* [INSTRUCTIONS FOR THE TASK]: Please arrange the material below, from its first line through the line containing "state / province: Matagalpa", as a Markdown table with the columns Number and Line, one row per line and no blank lines.

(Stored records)
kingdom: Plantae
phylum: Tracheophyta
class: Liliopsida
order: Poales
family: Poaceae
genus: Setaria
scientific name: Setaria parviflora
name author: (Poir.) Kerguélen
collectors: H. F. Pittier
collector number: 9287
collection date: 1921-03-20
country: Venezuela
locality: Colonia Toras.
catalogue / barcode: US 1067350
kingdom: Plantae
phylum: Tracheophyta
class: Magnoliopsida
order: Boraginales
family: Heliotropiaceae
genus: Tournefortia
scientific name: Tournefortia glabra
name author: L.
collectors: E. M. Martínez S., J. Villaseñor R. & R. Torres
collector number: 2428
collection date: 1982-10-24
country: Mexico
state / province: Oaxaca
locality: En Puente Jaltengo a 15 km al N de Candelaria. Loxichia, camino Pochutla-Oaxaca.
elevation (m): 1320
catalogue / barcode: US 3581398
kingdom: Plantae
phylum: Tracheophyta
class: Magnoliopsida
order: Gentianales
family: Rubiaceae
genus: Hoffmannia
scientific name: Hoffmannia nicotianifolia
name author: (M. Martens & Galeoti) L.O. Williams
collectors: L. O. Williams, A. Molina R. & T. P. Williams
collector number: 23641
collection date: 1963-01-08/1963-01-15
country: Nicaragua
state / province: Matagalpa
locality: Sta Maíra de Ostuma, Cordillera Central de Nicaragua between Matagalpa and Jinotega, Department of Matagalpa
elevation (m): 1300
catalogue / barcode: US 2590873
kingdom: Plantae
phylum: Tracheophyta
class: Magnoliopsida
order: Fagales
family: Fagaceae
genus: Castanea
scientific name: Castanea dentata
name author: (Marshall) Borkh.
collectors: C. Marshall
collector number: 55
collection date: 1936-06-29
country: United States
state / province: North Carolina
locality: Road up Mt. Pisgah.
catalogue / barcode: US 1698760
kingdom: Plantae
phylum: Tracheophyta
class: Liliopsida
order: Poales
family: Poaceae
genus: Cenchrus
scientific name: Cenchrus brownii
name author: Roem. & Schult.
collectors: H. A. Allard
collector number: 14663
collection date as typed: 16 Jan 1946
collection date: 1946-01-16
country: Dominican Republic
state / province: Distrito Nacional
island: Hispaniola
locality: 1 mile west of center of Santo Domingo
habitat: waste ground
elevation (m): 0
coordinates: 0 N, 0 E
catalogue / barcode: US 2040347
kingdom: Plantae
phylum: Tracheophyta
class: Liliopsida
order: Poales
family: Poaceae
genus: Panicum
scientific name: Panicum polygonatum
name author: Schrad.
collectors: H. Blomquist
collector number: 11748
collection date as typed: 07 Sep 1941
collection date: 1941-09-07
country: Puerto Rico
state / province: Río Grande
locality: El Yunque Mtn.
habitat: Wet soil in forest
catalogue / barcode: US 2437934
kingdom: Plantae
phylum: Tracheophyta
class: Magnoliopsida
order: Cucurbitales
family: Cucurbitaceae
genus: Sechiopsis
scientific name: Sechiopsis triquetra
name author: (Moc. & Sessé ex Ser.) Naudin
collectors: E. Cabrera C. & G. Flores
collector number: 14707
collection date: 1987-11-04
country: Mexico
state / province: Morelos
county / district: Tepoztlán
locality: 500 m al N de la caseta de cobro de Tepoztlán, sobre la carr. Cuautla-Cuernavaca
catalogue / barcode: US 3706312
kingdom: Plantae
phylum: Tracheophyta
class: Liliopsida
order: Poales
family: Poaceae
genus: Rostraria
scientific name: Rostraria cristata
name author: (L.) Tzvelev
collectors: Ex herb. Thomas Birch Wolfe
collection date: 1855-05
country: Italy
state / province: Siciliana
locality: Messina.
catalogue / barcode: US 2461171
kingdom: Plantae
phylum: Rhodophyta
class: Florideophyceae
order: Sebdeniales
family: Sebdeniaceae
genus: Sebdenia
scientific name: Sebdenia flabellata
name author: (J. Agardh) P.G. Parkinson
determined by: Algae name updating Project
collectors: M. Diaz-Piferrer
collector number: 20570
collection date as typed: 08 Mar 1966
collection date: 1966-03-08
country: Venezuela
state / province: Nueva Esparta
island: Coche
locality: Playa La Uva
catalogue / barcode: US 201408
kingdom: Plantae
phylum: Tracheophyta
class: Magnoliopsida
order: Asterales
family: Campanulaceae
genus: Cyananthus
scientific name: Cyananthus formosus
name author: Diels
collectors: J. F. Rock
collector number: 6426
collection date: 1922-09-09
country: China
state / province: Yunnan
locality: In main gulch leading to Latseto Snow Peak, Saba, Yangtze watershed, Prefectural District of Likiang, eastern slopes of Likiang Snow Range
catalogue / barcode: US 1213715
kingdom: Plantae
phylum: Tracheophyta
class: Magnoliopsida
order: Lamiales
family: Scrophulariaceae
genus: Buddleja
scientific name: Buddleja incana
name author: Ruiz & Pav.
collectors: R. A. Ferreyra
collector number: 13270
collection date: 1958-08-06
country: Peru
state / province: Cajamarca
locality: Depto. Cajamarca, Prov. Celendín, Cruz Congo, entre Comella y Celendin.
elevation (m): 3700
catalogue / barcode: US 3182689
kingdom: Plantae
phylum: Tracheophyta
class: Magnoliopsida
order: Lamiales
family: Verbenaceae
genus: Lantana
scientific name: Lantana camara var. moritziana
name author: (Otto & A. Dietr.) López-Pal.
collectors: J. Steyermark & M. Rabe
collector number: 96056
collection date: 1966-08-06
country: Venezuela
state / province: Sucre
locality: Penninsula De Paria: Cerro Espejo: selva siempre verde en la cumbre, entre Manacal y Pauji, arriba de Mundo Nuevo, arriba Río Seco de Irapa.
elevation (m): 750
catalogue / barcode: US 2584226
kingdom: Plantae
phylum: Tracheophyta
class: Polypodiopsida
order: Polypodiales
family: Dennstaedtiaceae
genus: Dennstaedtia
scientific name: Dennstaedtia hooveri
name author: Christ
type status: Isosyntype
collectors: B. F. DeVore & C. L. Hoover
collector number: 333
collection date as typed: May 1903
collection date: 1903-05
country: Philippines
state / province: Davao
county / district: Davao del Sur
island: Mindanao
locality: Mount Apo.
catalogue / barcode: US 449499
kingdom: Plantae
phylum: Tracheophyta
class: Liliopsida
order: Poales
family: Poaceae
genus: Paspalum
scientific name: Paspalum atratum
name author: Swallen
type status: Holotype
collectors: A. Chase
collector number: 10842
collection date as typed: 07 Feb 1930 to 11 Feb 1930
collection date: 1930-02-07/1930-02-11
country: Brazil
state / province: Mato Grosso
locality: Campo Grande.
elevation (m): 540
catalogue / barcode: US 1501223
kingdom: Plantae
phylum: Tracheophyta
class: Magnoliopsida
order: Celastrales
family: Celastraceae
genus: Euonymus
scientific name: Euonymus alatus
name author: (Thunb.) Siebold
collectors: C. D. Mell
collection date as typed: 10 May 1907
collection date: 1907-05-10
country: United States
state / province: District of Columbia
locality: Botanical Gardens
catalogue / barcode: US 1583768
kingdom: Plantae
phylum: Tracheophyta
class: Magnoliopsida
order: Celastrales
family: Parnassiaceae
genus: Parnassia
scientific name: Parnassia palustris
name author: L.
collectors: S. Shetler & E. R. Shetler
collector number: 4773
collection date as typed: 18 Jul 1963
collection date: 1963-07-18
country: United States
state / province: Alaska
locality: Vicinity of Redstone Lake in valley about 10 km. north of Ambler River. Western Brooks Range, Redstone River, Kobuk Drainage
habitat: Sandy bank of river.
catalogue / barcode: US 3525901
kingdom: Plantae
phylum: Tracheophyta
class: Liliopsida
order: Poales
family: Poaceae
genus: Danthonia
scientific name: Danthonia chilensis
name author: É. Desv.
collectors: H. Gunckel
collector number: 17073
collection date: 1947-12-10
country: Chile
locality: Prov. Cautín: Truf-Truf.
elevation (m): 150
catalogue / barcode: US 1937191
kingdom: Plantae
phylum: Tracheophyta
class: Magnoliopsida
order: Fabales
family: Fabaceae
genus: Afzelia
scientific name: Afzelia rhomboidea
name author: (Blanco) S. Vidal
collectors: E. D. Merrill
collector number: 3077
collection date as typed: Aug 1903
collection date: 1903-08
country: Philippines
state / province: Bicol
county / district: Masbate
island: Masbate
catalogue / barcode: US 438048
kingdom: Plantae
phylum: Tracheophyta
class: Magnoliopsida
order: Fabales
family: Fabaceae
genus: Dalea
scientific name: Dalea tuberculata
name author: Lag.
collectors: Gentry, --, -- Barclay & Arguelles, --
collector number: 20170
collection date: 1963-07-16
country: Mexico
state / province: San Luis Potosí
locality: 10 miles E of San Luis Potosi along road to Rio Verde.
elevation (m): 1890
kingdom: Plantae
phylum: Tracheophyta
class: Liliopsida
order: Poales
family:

* [WRITTEN ANSWER]:
| Number | Line |
|---|---|
| 1 | kingdom: Plantae |
| 2 | phylum: Tracheophyta |
| 3 | class: Liliopsida |
| 4 | order: Poales |
| 5 | family: Poaceae |
| 6 | genus: Setaria |
| 7 | scientific name: Setaria parviflora |
| 8 | name author: (Poir.) Kerguélen |
| 9 | collectors: H. F. Pittier |
| 10 | collector number: 9287 |
| 11 | collection date: 1921-03-20 |
| 12 | country: Venezuela |
| 13 | locality: Colonia Toras. |
| 14 | catalogue / barcode: US 1067350 |
| 15 | kingdom: Plantae |
| 16 | phylum: Tracheophyta |
| 17 | class: Magnoliopsida |
| 18 | order: Boraginales |
| 19 | family: Heliotropiaceae |
| 20 | genus: Tournefortia |
| 21 | scientific name: Tournefortia glabra |
| 22 | name author: L. |
| 23 | collectors: E. M. Martínez S., J. Villaseñor R. & R. Torres |
| 24 | collector number: 2428 |
| 25 | collection date: 1982-10-24 |
| 26 | country: Mexico |
| 27 | state / province: Oaxaca |
| 28 | locality: En Puente Jaltengo a 15 km al N de Candelaria. Loxichia, camino Pochutla-Oaxaca. |
| 29 | elevation (m): 1320 |
| 30 | catalogue / barcode: US 3581398 |
| 31 | kingdom: Plantae |
| 32 | phylum: Tracheophyta |
| 33 | class: Magnoliopsida |
| 34 | order: Gentianales |
| 35 | family: Rubiaceae |
| 36 | genus: Hoffmannia |
| 37 | scientific name: Hoffmannia nicotianifolia |
| 38 | name author: (M. Martens & Galeoti) L.O. Williams |
| 39 | collectors: L. O. Williams, A. Molina R. & T. P. Williams |
| 40 | collector number: 23641 |
| 41 | collection date: 1963-01-08/1963-01-15 |
| 42 | country: Nicaragua |
| 43 | state / province: Matagalpa |